(Recorded data):
=-=-=
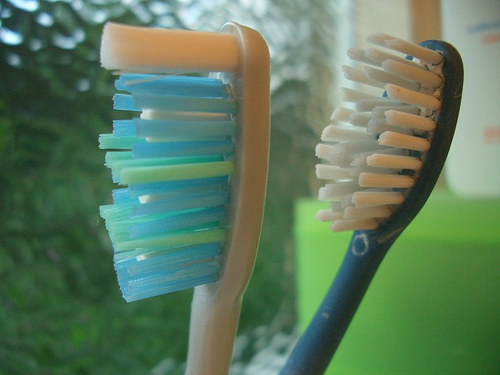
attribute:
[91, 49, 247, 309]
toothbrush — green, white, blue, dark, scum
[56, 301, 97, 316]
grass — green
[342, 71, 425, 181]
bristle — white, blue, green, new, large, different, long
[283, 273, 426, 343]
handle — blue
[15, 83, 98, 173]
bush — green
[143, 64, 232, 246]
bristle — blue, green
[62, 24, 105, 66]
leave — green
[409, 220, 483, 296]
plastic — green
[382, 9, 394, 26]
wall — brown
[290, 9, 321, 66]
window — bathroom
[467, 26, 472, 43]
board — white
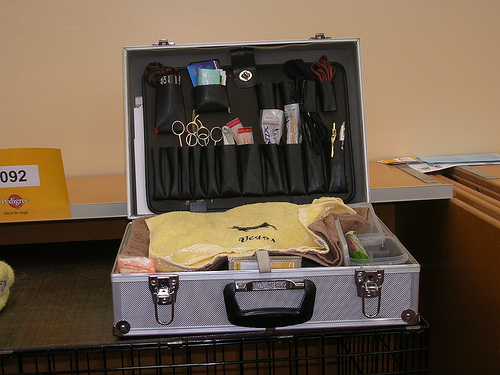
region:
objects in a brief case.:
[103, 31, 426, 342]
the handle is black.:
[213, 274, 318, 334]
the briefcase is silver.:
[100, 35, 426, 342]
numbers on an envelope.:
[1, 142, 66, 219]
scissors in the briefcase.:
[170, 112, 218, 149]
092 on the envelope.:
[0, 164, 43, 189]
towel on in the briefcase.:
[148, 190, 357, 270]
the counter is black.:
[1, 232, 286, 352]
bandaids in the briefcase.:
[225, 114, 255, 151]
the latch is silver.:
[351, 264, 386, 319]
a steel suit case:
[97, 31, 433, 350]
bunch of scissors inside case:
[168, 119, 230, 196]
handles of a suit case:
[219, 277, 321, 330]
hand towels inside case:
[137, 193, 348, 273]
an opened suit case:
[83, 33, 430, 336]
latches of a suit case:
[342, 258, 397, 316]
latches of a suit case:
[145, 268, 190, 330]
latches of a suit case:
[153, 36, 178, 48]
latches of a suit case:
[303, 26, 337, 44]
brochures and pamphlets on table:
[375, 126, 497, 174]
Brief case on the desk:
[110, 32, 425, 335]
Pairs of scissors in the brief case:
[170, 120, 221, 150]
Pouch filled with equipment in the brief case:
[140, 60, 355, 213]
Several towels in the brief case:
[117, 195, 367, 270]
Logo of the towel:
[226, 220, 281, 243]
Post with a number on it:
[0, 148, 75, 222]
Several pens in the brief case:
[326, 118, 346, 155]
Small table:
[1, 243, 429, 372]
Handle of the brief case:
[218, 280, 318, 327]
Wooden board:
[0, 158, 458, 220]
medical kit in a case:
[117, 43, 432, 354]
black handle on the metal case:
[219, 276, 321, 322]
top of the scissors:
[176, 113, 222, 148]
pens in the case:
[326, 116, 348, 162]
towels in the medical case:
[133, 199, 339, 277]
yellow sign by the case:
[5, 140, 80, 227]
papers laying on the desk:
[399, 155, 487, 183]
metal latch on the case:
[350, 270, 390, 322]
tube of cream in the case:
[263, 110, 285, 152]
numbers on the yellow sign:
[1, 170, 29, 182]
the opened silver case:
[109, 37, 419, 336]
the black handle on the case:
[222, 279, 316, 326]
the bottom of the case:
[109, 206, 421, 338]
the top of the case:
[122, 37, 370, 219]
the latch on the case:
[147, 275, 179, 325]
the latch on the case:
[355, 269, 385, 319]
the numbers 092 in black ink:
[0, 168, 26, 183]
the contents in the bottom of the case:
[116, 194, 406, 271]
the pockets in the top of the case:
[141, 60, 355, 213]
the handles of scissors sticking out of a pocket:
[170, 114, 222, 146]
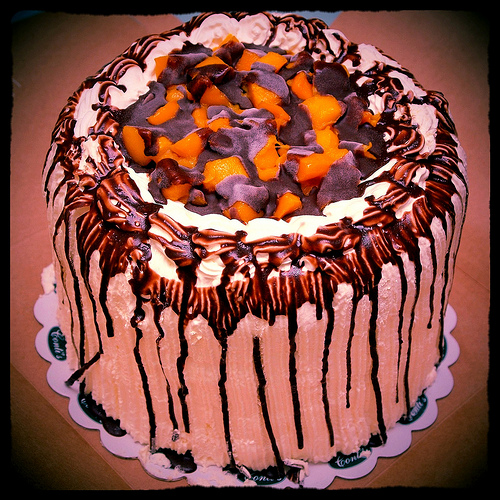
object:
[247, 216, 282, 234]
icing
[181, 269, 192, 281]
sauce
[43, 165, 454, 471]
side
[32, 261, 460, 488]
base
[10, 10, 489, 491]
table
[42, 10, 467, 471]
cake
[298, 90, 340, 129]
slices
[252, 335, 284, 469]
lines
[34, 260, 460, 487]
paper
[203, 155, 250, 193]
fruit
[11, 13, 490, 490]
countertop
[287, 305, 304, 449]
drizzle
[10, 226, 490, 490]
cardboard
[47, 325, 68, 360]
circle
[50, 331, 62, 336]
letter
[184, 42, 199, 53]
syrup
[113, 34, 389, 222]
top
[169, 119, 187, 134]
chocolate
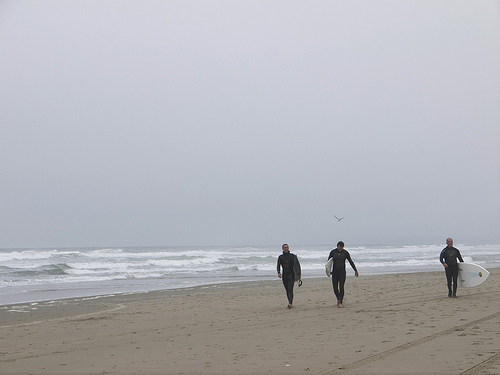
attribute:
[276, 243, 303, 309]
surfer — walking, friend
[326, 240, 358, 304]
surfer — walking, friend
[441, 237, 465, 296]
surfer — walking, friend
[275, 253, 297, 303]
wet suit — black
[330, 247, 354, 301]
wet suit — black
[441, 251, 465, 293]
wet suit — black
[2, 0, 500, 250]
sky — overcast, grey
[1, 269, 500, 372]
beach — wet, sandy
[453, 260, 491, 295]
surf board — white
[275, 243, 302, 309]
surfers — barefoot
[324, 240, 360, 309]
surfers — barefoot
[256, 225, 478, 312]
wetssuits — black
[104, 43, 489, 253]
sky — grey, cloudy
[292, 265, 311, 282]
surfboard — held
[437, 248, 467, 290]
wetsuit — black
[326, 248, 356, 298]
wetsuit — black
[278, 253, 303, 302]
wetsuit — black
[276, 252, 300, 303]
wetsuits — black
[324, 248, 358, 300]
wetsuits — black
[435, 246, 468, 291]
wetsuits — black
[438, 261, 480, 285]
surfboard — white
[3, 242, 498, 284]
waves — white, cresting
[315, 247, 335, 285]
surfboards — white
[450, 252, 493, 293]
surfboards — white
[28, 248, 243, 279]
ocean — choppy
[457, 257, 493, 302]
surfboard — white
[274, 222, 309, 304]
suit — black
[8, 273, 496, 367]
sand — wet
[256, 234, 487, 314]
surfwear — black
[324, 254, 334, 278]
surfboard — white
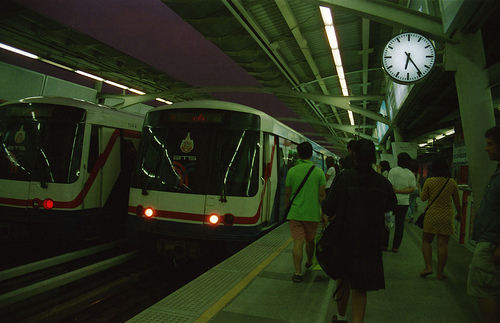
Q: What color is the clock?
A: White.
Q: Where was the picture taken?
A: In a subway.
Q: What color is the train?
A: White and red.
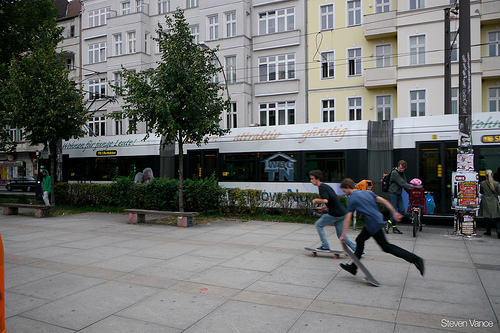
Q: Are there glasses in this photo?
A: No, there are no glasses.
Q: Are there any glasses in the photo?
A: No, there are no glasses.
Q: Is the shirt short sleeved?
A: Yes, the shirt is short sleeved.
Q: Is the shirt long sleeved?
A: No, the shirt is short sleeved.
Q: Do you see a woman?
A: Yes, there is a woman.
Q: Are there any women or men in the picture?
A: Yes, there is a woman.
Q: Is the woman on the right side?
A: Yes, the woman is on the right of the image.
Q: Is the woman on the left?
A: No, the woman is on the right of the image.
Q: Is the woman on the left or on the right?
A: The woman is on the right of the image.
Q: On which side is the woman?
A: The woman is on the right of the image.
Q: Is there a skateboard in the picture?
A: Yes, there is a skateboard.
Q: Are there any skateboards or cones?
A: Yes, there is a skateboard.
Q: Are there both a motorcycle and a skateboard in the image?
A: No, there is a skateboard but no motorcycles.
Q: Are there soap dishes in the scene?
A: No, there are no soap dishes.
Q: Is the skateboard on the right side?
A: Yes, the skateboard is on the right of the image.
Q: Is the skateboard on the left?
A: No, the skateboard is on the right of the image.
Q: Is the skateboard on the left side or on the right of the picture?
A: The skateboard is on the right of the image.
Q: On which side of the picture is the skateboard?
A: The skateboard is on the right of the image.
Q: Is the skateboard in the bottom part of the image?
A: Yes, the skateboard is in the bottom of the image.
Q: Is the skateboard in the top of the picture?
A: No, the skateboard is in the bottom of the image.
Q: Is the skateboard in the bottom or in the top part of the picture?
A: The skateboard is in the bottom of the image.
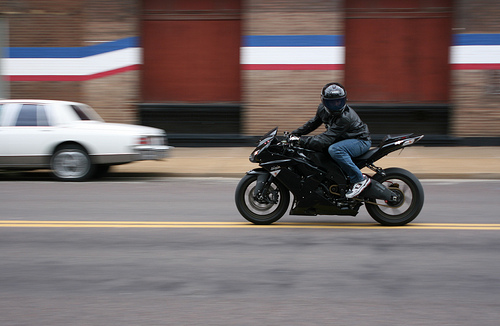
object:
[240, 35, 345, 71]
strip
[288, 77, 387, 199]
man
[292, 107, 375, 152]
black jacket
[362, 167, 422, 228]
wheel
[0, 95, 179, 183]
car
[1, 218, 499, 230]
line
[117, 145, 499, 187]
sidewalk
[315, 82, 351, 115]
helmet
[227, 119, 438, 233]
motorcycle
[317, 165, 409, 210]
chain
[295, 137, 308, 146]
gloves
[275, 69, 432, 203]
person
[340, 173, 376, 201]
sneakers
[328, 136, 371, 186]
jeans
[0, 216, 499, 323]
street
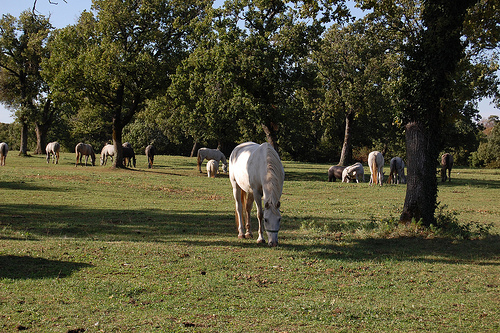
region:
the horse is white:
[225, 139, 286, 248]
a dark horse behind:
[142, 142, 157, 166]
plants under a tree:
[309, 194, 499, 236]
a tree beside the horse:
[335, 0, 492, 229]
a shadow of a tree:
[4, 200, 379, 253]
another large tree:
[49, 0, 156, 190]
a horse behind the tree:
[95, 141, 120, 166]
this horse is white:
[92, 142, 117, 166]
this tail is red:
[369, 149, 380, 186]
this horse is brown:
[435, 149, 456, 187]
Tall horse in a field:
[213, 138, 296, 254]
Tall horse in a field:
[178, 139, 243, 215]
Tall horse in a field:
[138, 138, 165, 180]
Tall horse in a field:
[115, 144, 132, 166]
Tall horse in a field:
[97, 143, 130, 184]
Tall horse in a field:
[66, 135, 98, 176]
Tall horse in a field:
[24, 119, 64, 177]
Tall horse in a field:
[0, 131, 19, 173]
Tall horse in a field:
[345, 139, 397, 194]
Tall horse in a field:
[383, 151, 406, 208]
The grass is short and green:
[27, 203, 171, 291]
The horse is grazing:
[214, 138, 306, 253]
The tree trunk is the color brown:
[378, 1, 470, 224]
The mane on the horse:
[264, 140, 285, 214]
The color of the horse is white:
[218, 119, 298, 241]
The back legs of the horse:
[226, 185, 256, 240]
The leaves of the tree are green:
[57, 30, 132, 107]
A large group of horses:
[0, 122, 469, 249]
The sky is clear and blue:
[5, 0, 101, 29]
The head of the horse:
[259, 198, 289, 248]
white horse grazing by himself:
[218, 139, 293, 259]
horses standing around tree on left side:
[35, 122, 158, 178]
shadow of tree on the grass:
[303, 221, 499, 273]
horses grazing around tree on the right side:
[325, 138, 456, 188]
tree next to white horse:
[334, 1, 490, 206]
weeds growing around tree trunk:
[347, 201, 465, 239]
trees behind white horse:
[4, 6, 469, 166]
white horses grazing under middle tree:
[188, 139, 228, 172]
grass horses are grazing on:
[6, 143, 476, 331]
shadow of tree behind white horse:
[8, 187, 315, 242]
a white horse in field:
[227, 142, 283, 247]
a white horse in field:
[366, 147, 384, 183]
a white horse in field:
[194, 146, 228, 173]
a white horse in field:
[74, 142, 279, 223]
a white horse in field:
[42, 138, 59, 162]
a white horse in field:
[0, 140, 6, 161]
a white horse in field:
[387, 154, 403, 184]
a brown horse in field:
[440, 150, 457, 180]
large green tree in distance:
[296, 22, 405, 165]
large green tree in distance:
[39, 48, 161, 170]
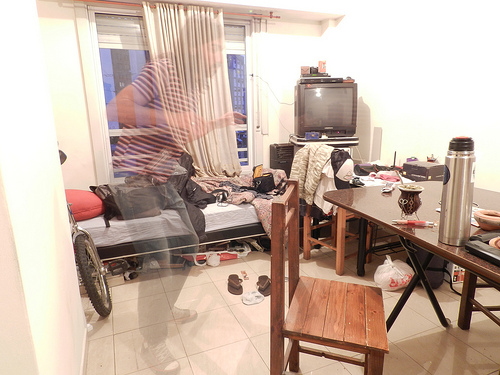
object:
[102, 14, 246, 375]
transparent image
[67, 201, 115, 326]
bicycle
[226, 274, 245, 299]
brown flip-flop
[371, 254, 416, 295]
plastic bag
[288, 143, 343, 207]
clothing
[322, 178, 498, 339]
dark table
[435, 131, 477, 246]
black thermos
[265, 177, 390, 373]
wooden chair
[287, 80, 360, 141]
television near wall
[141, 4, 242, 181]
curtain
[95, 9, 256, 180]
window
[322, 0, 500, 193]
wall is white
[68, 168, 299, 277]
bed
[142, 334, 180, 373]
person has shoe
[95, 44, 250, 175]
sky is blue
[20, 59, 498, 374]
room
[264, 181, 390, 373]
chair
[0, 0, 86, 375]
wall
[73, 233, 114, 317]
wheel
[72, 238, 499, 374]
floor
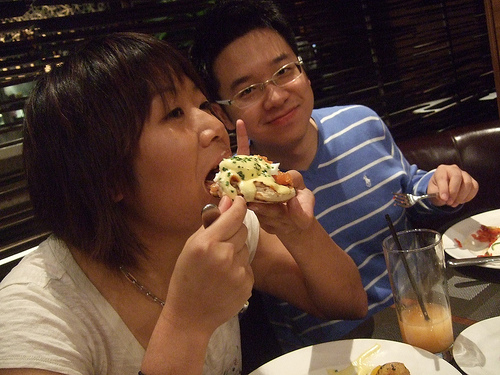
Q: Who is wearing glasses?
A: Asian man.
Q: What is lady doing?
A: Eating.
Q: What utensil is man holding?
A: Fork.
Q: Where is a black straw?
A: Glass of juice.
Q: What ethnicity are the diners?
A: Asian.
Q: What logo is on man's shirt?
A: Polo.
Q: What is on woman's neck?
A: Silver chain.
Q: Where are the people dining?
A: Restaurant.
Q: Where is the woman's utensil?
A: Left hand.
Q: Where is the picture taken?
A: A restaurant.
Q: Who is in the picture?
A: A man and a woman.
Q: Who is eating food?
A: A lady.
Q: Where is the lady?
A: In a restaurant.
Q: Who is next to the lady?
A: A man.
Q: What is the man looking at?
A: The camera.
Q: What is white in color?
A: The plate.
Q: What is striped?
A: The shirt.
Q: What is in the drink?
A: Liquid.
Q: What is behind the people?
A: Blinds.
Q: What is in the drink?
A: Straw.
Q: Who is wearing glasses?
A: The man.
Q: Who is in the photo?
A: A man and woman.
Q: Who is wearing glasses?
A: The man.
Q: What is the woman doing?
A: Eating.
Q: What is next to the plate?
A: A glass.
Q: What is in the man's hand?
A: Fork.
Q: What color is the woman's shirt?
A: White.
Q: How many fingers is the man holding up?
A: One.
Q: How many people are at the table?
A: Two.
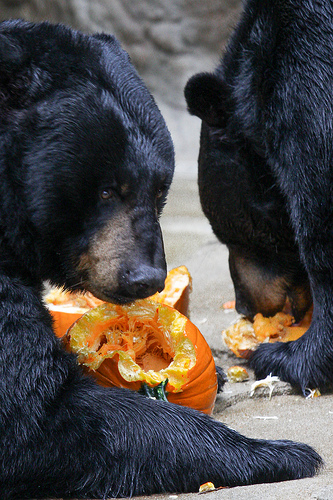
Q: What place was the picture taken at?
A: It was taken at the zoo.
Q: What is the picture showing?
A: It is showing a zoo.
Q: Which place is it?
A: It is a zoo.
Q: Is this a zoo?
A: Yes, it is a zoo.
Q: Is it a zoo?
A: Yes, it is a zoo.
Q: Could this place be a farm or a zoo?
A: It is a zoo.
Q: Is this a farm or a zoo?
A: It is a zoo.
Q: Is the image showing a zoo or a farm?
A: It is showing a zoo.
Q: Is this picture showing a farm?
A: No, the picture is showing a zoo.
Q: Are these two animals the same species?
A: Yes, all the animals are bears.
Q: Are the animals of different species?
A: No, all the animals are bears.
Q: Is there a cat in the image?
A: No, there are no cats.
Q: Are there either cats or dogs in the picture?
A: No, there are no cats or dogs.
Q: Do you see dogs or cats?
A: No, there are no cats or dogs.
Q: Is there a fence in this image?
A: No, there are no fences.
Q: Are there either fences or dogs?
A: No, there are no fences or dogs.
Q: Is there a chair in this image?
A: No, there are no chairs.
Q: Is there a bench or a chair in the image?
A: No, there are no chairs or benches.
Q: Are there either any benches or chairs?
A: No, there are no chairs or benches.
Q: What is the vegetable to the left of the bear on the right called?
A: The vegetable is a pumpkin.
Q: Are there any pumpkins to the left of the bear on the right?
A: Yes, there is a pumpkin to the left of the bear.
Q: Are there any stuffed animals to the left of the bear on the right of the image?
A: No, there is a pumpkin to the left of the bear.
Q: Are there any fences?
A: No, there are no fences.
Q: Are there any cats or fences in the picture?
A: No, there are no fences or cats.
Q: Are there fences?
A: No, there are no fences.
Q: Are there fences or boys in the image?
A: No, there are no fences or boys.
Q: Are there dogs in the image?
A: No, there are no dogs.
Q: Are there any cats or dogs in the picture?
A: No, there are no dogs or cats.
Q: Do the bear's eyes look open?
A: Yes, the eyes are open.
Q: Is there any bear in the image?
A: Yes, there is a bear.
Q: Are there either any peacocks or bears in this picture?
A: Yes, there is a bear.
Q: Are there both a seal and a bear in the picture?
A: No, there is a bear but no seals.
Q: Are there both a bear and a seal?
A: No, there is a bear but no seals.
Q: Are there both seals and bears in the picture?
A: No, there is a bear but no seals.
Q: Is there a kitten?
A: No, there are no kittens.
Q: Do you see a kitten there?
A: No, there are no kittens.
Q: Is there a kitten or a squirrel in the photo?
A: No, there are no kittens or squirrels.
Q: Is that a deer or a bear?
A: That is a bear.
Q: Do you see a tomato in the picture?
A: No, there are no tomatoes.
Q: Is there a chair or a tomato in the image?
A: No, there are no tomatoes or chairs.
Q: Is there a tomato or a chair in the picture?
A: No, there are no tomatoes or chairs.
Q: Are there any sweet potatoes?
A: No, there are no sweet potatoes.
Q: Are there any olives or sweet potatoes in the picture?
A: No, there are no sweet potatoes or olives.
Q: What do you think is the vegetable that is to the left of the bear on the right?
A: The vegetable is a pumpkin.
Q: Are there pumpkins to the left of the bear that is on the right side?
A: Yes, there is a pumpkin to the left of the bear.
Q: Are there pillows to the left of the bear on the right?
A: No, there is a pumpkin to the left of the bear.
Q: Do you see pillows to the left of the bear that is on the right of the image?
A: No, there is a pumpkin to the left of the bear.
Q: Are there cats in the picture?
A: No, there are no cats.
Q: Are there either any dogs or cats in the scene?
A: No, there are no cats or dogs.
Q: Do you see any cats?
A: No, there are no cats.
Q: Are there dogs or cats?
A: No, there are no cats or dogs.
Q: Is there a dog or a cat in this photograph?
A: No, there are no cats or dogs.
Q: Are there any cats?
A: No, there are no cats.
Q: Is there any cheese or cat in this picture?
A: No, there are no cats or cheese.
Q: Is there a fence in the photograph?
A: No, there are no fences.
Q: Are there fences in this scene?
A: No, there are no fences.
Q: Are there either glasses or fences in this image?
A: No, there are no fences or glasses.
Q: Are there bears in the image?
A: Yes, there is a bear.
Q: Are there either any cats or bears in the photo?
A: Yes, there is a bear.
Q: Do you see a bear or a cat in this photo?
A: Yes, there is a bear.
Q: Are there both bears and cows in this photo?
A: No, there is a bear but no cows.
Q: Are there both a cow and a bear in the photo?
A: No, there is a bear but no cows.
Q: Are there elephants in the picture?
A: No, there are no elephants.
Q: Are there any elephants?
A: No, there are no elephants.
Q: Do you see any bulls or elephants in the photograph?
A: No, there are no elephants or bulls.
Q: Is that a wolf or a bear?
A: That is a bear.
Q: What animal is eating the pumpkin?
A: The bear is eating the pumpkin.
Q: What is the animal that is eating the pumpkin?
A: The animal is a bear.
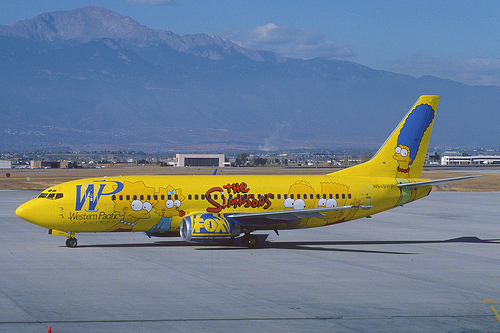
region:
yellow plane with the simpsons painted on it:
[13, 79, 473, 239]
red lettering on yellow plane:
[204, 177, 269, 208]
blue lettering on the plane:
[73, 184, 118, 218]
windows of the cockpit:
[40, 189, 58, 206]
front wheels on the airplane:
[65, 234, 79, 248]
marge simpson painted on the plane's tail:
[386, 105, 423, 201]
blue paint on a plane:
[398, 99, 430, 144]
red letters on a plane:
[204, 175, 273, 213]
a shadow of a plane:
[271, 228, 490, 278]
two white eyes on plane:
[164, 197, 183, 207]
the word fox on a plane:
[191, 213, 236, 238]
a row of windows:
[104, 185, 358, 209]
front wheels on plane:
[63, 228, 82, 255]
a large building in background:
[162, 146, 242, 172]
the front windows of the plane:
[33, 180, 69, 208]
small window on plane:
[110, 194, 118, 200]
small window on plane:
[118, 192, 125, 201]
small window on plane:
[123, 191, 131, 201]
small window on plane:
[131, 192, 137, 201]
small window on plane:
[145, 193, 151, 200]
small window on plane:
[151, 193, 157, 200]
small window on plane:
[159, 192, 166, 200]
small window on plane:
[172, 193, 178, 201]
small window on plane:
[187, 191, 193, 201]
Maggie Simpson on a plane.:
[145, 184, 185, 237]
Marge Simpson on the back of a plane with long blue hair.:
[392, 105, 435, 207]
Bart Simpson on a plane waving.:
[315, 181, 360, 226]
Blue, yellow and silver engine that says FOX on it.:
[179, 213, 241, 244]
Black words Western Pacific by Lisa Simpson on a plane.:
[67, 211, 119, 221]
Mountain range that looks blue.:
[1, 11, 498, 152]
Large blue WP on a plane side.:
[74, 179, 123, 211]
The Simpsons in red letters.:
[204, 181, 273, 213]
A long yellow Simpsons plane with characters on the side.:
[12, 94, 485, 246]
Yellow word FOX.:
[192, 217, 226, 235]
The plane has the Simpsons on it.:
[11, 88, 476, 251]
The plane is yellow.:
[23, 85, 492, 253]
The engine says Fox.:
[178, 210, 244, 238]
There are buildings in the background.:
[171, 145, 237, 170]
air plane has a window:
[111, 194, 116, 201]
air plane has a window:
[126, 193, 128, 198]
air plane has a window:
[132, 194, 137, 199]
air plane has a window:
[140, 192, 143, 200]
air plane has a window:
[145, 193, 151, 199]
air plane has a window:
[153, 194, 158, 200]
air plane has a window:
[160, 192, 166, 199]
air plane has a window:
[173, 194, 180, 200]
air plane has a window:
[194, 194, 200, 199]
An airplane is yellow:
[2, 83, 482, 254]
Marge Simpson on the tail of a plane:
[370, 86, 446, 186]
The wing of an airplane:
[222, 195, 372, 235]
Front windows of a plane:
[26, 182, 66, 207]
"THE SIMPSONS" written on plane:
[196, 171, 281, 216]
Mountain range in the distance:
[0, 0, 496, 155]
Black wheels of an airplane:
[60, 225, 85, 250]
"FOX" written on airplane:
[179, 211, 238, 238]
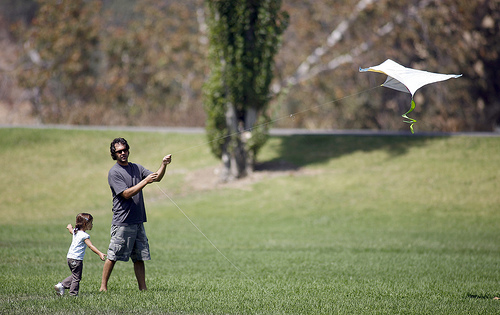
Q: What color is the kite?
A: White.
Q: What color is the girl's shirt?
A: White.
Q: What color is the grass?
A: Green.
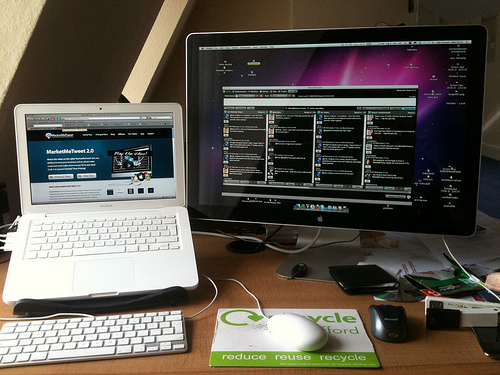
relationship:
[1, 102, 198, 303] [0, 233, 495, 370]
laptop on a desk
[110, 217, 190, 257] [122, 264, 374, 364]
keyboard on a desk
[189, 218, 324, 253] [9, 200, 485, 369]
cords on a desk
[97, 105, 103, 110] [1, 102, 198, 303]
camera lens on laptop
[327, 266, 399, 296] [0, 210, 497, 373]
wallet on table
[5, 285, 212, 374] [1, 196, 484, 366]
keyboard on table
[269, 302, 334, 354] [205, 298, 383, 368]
=-=-=
(Work request): Starting at the line that contains "An airplane is", please write out every line to the end of the entries, inclusive, copied exactly and with pictures omitted.

(Finished task):
An airplane is yellow:
[2, 83, 482, 254]
Marge Simpson on the tail of a plane:
[370, 86, 446, 186]
The wing of an airplane:
[222, 195, 372, 235]
Front windows of a plane:
[26, 182, 66, 207]
"THE SIMPSONS" written on plane:
[196, 171, 281, 216]
Mountain range in the distance:
[0, 0, 496, 155]
Black wheels of an airplane:
[60, 225, 85, 250]
"FOX" written on airplane:
[179, 211, 238, 238]
Q: What color is the kite?
A: White.
Q: What color is the girl's shirt?
A: White.
Q: What color is the grass?
A: Green.
relationship:
[1, 102, 198, 303] [0, 233, 495, 370]
laptop on a desk
[110, 217, 190, 257] [122, 264, 374, 364]
keyboard on a desk
[189, 218, 324, 253] [9, 200, 485, 369]
cords on a desk
[97, 105, 103, 110] [1, 102, 198, 303]
camera lens on laptop
[327, 266, 399, 296] [0, 210, 497, 373]
wallet on table
[5, 285, 212, 374] [1, 196, 484, 366]
keyboard on table
[269, 302, 334, 354] [205, 298, 383, 368]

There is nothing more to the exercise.